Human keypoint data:

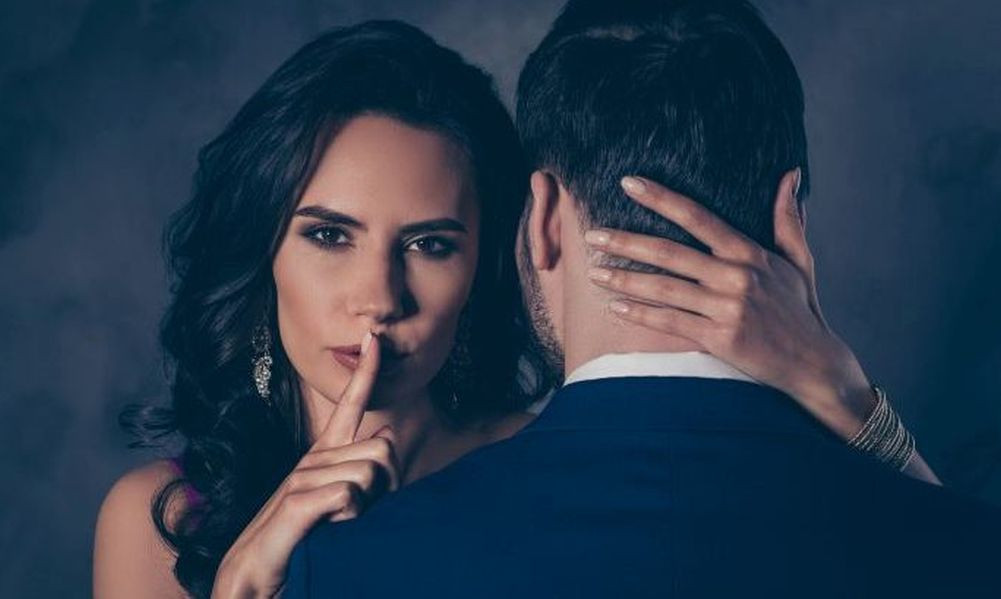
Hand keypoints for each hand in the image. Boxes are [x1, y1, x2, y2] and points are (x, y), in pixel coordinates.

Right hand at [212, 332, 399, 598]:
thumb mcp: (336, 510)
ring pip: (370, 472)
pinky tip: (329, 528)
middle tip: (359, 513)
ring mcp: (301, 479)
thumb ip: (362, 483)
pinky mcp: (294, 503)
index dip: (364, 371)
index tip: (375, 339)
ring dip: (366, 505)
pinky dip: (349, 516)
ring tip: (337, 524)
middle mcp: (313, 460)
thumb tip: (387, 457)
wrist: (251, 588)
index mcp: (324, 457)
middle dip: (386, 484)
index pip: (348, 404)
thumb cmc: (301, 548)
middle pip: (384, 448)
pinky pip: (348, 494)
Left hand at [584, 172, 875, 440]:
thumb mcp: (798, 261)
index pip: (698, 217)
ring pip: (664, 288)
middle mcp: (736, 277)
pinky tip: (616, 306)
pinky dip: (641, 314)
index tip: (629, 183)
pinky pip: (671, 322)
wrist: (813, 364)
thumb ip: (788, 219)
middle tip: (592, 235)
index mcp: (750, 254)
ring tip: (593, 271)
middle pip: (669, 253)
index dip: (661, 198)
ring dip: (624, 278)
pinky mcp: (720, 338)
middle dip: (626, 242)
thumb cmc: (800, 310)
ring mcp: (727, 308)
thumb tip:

■ **EXERCISE DIRECTIONS**
Transcribe the entries above exactly, from their first line through the line with "middle tip: (359, 513)", and omit all pictures.

■ **RESPONSE**
Hand keypoints for each hand in the image. Boxes are [x1, y1, x2, y2] and points are (x, y), in pixel coordinates.

Right hand at [212, 332, 399, 598]:
thumb mcp: (336, 510)
ring pip: (370, 472)
pinky tip: (329, 528)
middle tip: (359, 513)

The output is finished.